● TASK DIRECTIONS
Write out the text of each listing below again, substituting "August" for every "agosto" and keeping everything else unchanged. Leave the pictures out of your answer.

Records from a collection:
------------------------------------------------------------

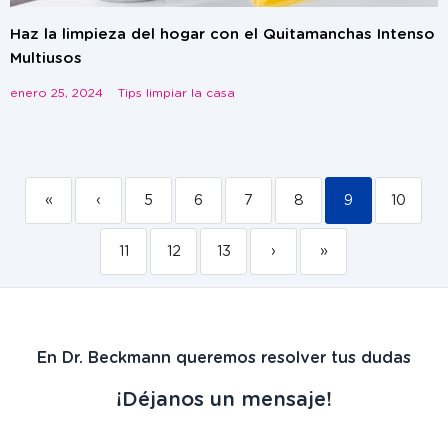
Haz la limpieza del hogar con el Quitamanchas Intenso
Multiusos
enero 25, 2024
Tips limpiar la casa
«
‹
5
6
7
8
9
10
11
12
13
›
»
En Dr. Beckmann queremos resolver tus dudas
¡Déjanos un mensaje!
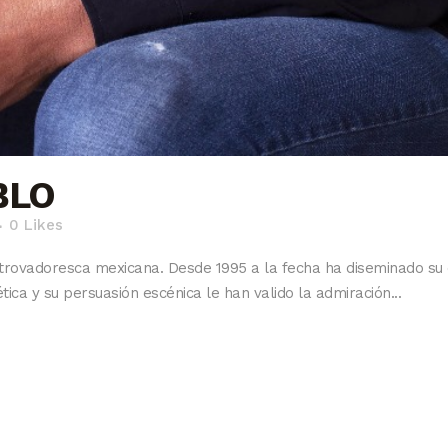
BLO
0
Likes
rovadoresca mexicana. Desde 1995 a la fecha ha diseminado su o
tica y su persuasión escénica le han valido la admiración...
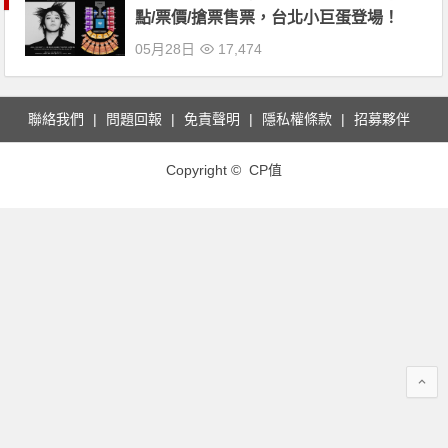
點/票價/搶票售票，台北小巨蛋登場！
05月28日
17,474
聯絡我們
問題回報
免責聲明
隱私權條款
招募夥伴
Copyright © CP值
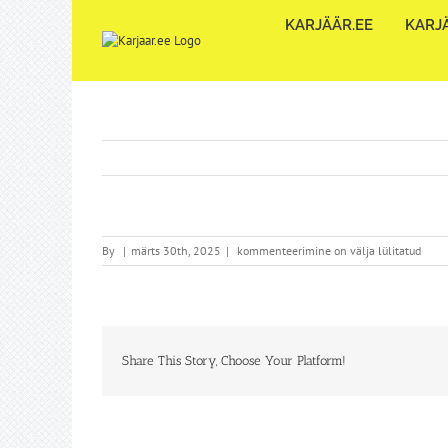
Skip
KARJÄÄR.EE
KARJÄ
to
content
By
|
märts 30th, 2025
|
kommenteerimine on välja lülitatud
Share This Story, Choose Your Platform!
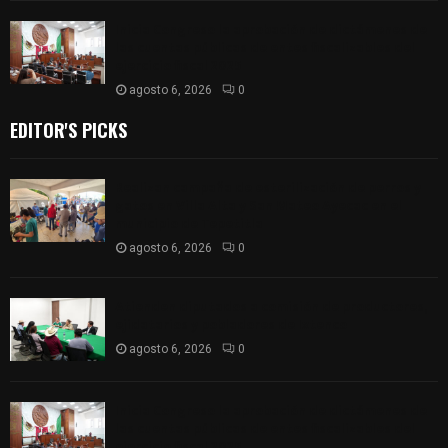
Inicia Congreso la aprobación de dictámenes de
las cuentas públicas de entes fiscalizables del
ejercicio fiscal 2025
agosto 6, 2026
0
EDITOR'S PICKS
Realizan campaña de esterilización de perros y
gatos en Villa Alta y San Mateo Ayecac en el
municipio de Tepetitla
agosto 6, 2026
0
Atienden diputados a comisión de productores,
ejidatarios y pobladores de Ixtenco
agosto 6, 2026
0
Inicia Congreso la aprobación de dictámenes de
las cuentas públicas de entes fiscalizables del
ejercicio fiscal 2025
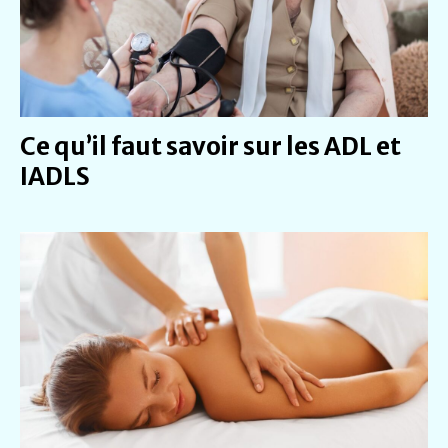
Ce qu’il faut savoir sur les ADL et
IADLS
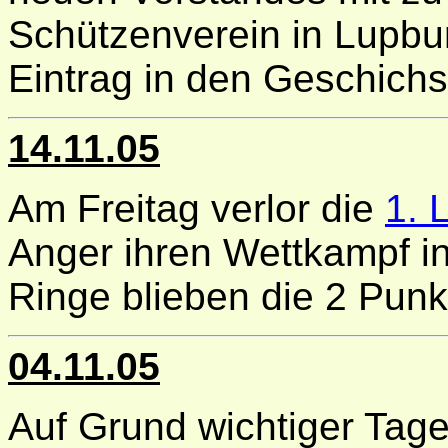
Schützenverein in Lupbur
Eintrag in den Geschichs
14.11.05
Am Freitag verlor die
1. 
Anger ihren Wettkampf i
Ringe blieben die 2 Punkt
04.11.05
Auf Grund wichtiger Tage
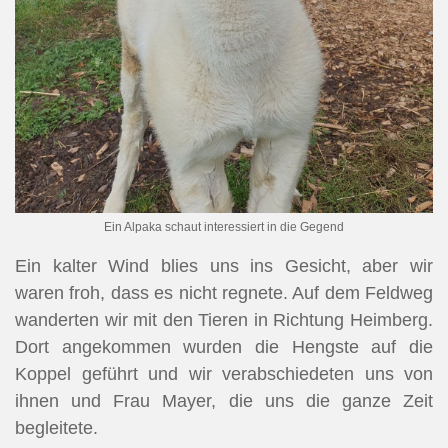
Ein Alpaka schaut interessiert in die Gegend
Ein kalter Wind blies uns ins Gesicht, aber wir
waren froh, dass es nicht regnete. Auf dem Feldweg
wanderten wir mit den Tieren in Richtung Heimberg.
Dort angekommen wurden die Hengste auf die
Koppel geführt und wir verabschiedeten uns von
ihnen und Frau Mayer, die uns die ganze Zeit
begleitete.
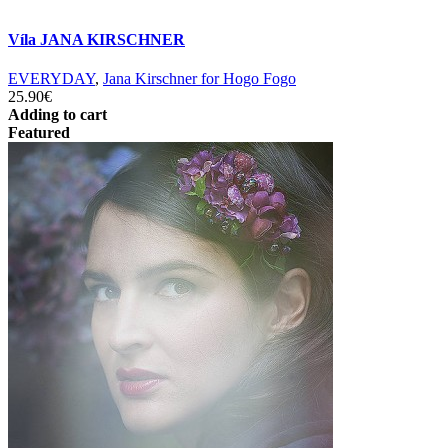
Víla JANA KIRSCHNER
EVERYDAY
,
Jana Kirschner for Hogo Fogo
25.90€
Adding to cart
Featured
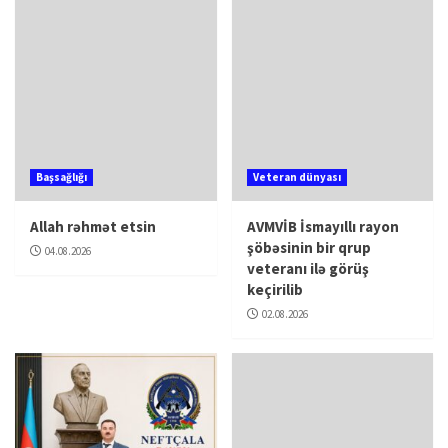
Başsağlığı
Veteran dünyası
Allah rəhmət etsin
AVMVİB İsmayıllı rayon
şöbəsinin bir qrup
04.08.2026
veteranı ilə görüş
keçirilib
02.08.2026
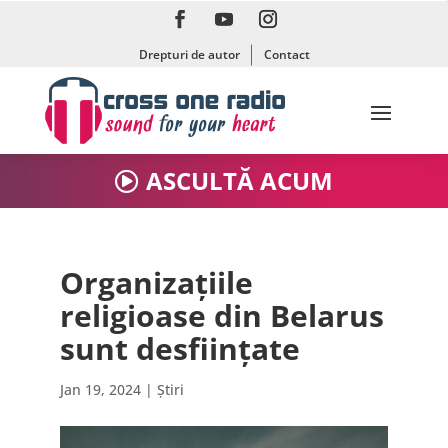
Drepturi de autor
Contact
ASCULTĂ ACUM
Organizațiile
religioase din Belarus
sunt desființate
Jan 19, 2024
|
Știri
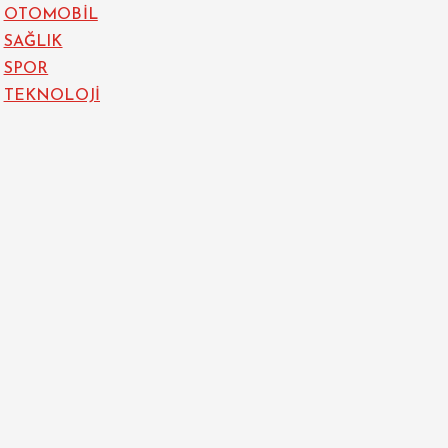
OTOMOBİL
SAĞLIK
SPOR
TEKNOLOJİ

------------------------------------------------------------

● FINAL ANSWER
Haz la limpieza del hogar con el Quitamanchas Intenso
Multiusos
enero 25, 2024
Tips limpiar la casa
«
‹
5
6
7
8
9
10
11
12
13
›
»
En Dr. Beckmann queremos resolver tus dudas
¡Déjanos un mensaje!
BLO
0
Likes
rovadoresca mexicana. Desde 1995 a la fecha ha diseminado su o
tica y su persuasión escénica le han valido la admiración...
點/票價/搶票售票，台北小巨蛋登場！
05月28日
17,474
聯絡我們
問題回報
免責聲明
隱私權條款
招募夥伴
Copyright © CP值
Skip
KARJÄÄR.EE
KARJÄ
to
content
By
|
märts 30th, 2025
|
kommenteerimine on välja lülitatud
Share This Story, Choose Your Platform!
Inicia Congreso la aprobación de dictámenes de
las cuentas públicas de entes fiscalizables del
ejercicio fiscal 2025
August 6, 2026
0
EDITOR'S PICKS
Realizan campaña de esterilización de perros y
gatos en Villa Alta y San Mateo Ayecac en el
municipio de Tepetitla
August 6, 2026
0
Atienden diputados a comisión de productores,
ejidatarios y pobladores de Ixtenco
August 6, 2026
0
Inicia Congreso la aprobación de dictámenes de
las cuentas públicas de entes fiscalizables del
ejercicio fiscal 2025
Ce qu’il faut savoir sur les ADL et
IADLS
Schützenverein in Lupbur
Eintrag in den Geschichs
14.11.05
Am Freitag verlor die
1. 
Anger ihren Wettkampf i
Ringe blieben die 2 Punkt
04.11.05
Auf Grund wichtiger Tage
Ein Alpaka schaut interessiert in die Gegend
Ein kalter Wind blies uns ins Gesicht, aber wir
waren froh, dass es nicht regnete. Auf dem Feldweg
wanderten wir mit den Tieren in Richtung Heimberg.
Dort angekommen wurden die Hengste auf die
Koppel geführt und wir verabschiedeten uns von
ihnen und Frau Mayer, die uns die ganze Zeit
begleitete.
Víla JANA KIRSCHNER
EVERYDAY
,
Jana Kirschner for Hogo Fogo
25.90€
Adding to cart
Featured
Başsağlığı
Veteran dünyası
Allah rəhmət etsin
AVMVİB İsmayıllı rayon
şöbəsinin bir qrup
04.08.2026
veteranı ilə görüş
keçirilib
02.08.2026
Drepturi de autor
Contact
ASCULTĂ ACUM
Organizațiile
religioase din Belarus
sunt desființate
Jan 19, 2024
|
Știri
OTOMOBİL
SAĞLIK
SPOR
TEKNOLOJİ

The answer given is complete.